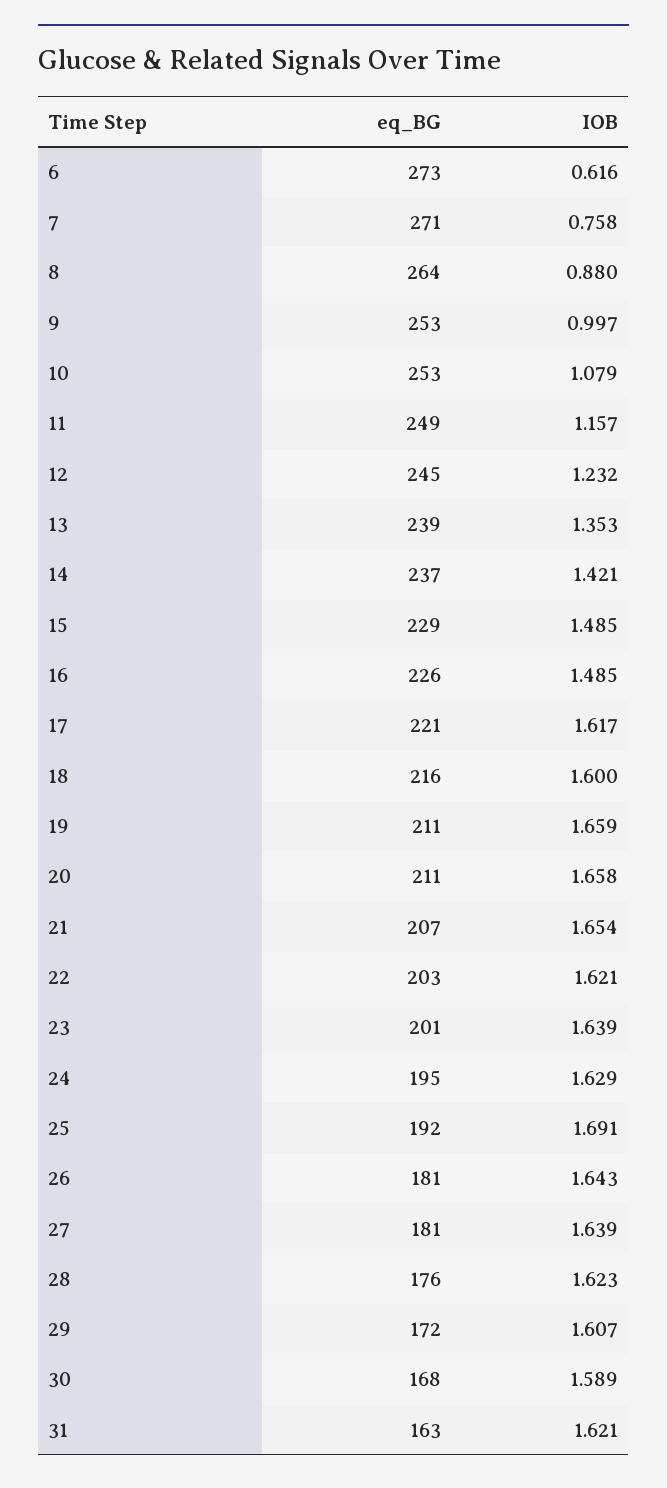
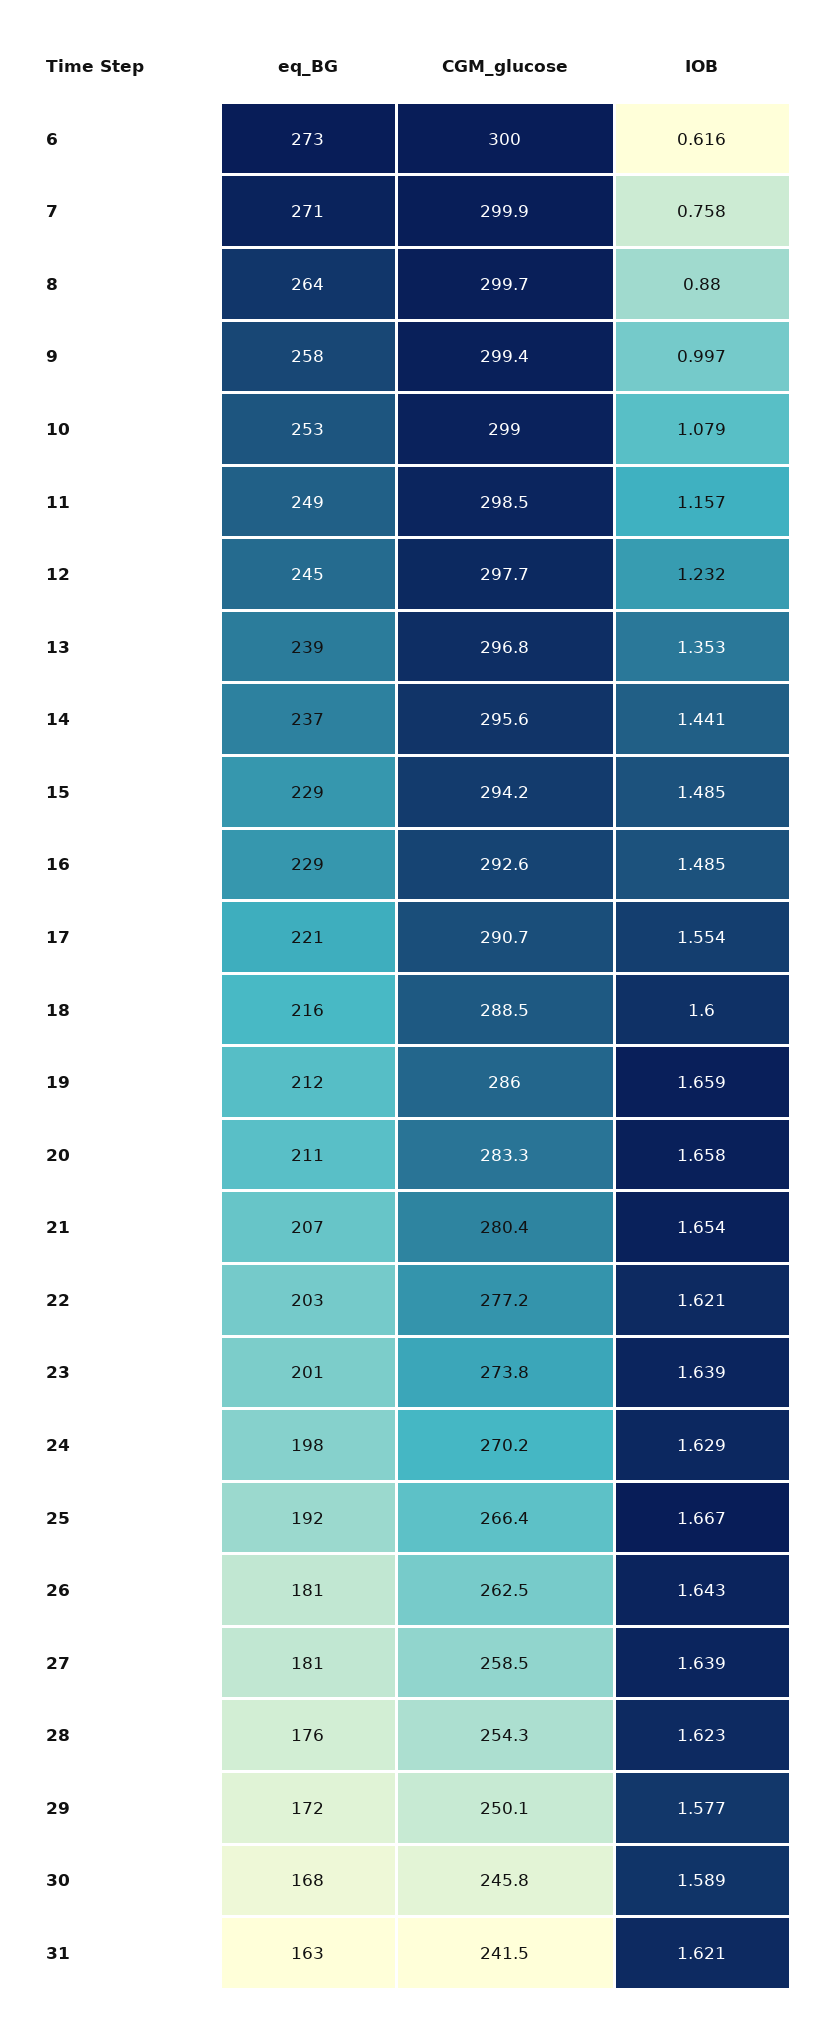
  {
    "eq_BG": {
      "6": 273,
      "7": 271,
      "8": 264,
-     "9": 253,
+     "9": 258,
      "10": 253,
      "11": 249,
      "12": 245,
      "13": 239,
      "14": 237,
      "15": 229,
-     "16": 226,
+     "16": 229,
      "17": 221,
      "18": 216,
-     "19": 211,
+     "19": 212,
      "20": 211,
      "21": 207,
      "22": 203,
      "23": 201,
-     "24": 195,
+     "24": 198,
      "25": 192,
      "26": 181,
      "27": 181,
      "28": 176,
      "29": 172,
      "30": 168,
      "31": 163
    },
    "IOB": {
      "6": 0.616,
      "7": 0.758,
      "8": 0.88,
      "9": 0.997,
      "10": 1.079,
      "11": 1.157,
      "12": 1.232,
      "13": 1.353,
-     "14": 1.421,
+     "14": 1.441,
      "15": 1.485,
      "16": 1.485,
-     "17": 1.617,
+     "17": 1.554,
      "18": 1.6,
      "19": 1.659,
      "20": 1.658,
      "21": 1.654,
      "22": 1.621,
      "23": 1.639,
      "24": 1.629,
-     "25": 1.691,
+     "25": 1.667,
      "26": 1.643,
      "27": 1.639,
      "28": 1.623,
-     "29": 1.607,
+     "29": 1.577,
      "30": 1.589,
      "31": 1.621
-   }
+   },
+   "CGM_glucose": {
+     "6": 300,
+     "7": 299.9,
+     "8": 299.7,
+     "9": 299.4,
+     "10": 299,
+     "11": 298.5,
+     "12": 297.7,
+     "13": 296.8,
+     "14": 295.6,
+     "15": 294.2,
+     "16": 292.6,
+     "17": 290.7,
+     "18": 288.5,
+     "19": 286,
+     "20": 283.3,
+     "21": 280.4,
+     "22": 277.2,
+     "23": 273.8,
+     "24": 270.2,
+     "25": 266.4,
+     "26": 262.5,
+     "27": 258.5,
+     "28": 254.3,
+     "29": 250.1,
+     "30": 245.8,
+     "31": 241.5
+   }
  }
•••
No picture belongs in the answer; the rest of the records must be repeated exactly.

  {
    "eq_BG": {
      "6": 273,
      "7": 271,
      "8": 264,
-     "9": 253,
+     "9": 258,
      "10": 253,
      "11": 249,
      "12": 245,
      "13": 239,
      "14": 237,
      "15": 229,
-     "16": 226,
+     "16": 229,
      "17": 221,
      "18": 216,
-     "19": 211,
+     "19": 212,
      "20": 211,
      "21": 207,
      "22": 203,
      "23": 201,
-     "24": 195,
+     "24": 198,
      "25": 192,
      "26": 181,
      "27": 181,
      "28": 176,
      "29": 172,
      "30": 168,
      "31": 163
    },
    "IOB": {
      "6": 0.616,
      "7": 0.758,
      "8": 0.88,
      "9": 0.997,
      "10": 1.079,
      "11": 1.157,
      "12": 1.232,
      "13": 1.353,
-     "14": 1.421,
+     "14": 1.441,
      "15": 1.485,
      "16": 1.485,
-     "17": 1.617,
+     "17": 1.554,
      "18": 1.6,
      "19": 1.659,
      "20": 1.658,
      "21": 1.654,
      "22": 1.621,
      "23": 1.639,
      "24": 1.629,
-     "25": 1.691,
+     "25": 1.667,
      "26": 1.643,
      "27": 1.639,
      "28": 1.623,
-     "29": 1.607,
+     "29": 1.577,
      "30": 1.589,
      "31": 1.621
-   }
+   },
+   "CGM_glucose": {
+     "6": 300,
+     "7": 299.9,
+     "8": 299.7,
+     "9": 299.4,
+     "10": 299,
+     "11": 298.5,
+     "12": 297.7,
+     "13": 296.8,
+     "14": 295.6,
+     "15": 294.2,
+     "16": 292.6,
+     "17": 290.7,
+     "18": 288.5,
+     "19": 286,
+     "20": 283.3,
+     "21": 280.4,
+     "22": 277.2,
+     "23": 273.8,
+     "24": 270.2,
+     "25": 266.4,
+     "26": 262.5,
+     "27": 258.5,
+     "28": 254.3,
+     "29": 250.1,
+     "30": 245.8,
+     "31": 241.5
+   }
  }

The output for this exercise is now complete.